### Exercise prompt
Each entry has to be reproduced in full, exactly as given.

------------------------------------------------------------

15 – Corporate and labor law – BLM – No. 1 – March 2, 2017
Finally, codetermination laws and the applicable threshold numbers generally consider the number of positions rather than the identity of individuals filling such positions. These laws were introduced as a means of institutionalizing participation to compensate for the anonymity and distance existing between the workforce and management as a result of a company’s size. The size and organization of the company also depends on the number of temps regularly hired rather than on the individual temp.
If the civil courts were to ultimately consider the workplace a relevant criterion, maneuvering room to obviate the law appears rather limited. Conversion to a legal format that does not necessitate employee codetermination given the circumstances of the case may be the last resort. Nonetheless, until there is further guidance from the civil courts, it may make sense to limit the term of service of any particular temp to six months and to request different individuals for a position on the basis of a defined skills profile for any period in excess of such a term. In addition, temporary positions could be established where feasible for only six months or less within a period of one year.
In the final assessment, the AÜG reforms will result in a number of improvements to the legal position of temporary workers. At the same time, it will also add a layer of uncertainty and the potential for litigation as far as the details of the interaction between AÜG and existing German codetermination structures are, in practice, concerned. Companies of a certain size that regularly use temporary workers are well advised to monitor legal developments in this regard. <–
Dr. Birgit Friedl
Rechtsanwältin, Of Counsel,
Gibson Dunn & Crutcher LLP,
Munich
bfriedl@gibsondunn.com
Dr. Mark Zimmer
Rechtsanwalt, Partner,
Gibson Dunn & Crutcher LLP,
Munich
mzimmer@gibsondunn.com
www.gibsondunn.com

------------------------------------------------------------

### Completed exercise
15 – Corporate and labor law – BLM – No. 1 – March 2, 2017
Finally, codetermination laws and the applicable threshold numbers generally consider the number of positions rather than the identity of individuals filling such positions. These laws were introduced as a means of institutionalizing participation to compensate for the anonymity and distance existing between the workforce and management as a result of a company’s size. The size and organization of the company also depends on the number of temps regularly hired rather than on the individual temp.
If the civil courts were to ultimately consider the workplace a relevant criterion, maneuvering room to obviate the law appears rather limited. Conversion to a legal format that does not necessitate employee codetermination given the circumstances of the case may be the last resort. Nonetheless, until there is further guidance from the civil courts, it may make sense to limit the term of service of any particular temp to six months and to request different individuals for a position on the basis of a defined skills profile for any period in excess of such a term. In addition, temporary positions could be established where feasible for only six months or less within a period of one year.
In the final assessment, the AÜG reforms will result in a number of improvements to the legal position of temporary workers. At the same time, it will also add a layer of uncertainty and the potential for litigation as far as the details of the interaction between AÜG and existing German codetermination structures are, in practice, concerned. Companies of a certain size that regularly use temporary workers are well advised to monitor legal developments in this regard. <–
Dr. Birgit Friedl
Rechtsanwältin, Of Counsel,
Gibson Dunn & Crutcher LLP,
Munich
bfriedl@gibsondunn.com
Dr. Mark Zimmer
Rechtsanwalt, Partner,
Gibson Dunn & Crutcher LLP,
Munich
mzimmer@gibsondunn.com
www.gibsondunn.com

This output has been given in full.